# Excerpt to read:
= Underlying Health Condition =

Disability advocate group

Underlying Health Condition (UHC) is a collective movement for change in the UK television industry, founded by Jack Thorne, Genevieve Barr, Katie Player and Holly Lubran.

They are collective of disabled and non-disabled on and off screen creatives & technical crew currently working within the television industry. They champion the Social model of disability.

In August 2021 Thorne announced the creation of the pressure group during his MacTaggart Lecture at the Edinburgh International Television Festival. During the lecture, Thorne called television an "empathy box," but said that "TV has failed disabled people. Utterly and totally."

In December 2021 on the United Nations' International Day of Persons with Disabilities, the collective published a report entitled 'Everybody Forgot About The Toilets', written in collaboration with the Creative Diversity Network, TripleC, the Disabled Artists Networking Community (DANC), Deaf and Disabled People in TV (DDPTV) and the 1in4 Coalition, gaining international coverage from screen industries globally.

Underlying Health Condition surveyed 72 television studios and facilities providers across the UK over a period of 6 months. Only 45.85% of those contacted responded, and during the launch of 'Everybody Forgot About The Toilets,' UHC revealed their findings, including the discovery that there was only 1 fully accessible honeywagon available to hire in the whole of the UK as well as their recommendations for change, which include introducing a line in every High End Television (HETV) Budget for Reasonable Adjustments, the creation of a Disabled Freelancers Fund, training and hiring Accessibility Coordinators, and the creation of a Studios and Facilities Fund. Channel 4 are the first major UK broadcaster to commit to issuing UHC's recommended 'industry-first' guidelines, and in March 2022 ScreenSkills announced they would be training 12 Accessibility Coordinators by the end of the year.

# Your tasks:
A) Answer these questions from the passage on Underlying Health Condition:
(i) Who founded Underlying Health Condition?
(ii) At what event did Thorne announce the creation of the group?
(iii) How many television studios and facilities providers did the group survey?
B) Decide whether each statement agrees with the passage on Underlying Health Condition, and quote the words that settle it:
(i) The collective champions the medical model of disability.
(ii) The collective's report was published on the United Nations' International Day of Persons with Disabilities.
(iii) ScreenSkills announced it would train 20 Accessibility Coordinators by the end of the year.
C) Write a continuation of the passage on Underlying Health Condition, picking up after its last sentence.
None of this work uses the records.

[Items listed in a dataset]
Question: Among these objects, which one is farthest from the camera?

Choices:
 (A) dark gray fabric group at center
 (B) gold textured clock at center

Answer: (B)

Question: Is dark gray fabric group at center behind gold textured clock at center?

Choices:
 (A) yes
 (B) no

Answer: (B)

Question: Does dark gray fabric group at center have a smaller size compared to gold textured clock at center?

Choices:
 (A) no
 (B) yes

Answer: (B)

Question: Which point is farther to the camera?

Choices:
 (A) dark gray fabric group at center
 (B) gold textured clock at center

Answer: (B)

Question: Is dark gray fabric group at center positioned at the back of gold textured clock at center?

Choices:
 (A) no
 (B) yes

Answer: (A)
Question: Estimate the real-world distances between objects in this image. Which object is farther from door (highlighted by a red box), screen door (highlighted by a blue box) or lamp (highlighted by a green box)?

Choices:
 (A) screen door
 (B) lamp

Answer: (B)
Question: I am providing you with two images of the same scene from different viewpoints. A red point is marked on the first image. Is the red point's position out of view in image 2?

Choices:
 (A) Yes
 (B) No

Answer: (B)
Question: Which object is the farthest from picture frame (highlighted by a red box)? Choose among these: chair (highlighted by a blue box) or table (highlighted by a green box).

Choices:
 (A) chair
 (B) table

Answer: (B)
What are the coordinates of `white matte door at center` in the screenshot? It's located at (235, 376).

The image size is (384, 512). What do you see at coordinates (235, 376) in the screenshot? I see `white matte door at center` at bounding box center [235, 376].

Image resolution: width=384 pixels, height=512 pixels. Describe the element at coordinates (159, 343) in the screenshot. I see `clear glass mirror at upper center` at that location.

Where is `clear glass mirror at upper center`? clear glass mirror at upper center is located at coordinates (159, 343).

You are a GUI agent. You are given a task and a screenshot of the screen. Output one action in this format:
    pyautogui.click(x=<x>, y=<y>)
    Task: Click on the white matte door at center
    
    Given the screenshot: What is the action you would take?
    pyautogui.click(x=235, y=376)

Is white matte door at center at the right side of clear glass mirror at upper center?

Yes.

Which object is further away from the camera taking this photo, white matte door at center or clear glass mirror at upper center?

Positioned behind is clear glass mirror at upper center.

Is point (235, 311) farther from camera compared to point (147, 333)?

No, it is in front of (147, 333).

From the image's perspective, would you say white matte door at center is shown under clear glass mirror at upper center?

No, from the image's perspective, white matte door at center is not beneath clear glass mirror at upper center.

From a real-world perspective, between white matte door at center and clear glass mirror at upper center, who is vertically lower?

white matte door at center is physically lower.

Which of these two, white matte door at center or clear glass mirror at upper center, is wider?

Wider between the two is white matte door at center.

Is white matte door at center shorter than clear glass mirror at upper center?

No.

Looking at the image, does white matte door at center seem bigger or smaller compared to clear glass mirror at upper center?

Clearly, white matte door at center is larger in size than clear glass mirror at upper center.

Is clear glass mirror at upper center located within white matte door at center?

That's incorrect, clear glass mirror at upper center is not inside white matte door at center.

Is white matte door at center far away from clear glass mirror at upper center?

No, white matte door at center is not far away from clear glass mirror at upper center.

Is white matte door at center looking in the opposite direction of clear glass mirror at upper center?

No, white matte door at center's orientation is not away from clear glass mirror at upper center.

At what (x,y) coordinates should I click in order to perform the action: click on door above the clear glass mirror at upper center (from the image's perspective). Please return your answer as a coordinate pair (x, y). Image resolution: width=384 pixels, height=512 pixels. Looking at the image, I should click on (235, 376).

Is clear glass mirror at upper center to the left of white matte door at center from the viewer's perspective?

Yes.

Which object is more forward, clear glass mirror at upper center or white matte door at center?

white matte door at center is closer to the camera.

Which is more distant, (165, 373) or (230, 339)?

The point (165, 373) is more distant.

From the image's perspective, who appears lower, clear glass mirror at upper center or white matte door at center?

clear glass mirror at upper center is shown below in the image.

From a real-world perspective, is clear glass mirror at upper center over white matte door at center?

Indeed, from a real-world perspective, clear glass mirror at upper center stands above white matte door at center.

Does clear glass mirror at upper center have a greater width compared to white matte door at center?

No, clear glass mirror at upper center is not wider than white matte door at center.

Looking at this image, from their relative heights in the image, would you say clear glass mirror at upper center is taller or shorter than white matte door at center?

# Exercise responses:
A)
(i) Jack Thorne, Genevieve Barr, Katie Player and Holly Lubran.
(ii) His MacTaggart Lecture at the Edinburgh International Television Festival, in August 2021.
(iii) 72, across the UK over a period of 6 months.

B)
(i) No: "They champion the Social model of disability."
(ii) Yes: "In December 2021 on the United Nations' International Day of Persons with Disabilities, the collective published a report"
(iii) No: "ScreenSkills announced they would be training 12 Accessibility Coordinators by the end of the year."

C)
UHC are part of the Coalition for Change, alongside the BBC, Channel 4, ITV, Sky UK, ViacomCBS, STV, Creative England, The Film and Television Charity, UKTV, the Broadcasting, Entertainment, Communications and Theatre Union (BECTU), Directors UK, WFTV Awards, Viva La PD, The TV Collective, The Unit List, PACT and Share My Telly Job.

In August 2022, 9 of the UK's biggest broadcasters, the BBC, Channel 4, Paramount Pictures, Amazon Studios, BritBox, ITV, Sky, UKTV and Disney +, joined UHC, DANC, DDPTV, CDN and the Producers Alliance for Cinema and Television in launching the TV Access Project at the Edinburgh International Television Festival. "The flagship cross-industry initiative," said Max Goldbart in Deadline Hollywood, is "a blueprint to rid the sector of appalling accessibility problems," led by BBC Chief Content Officer Charlotte Moore. TAP makes clear that studios and facilities providers who meet their guidelines will be prioritised by the member broadcasters when considering new UK commissions.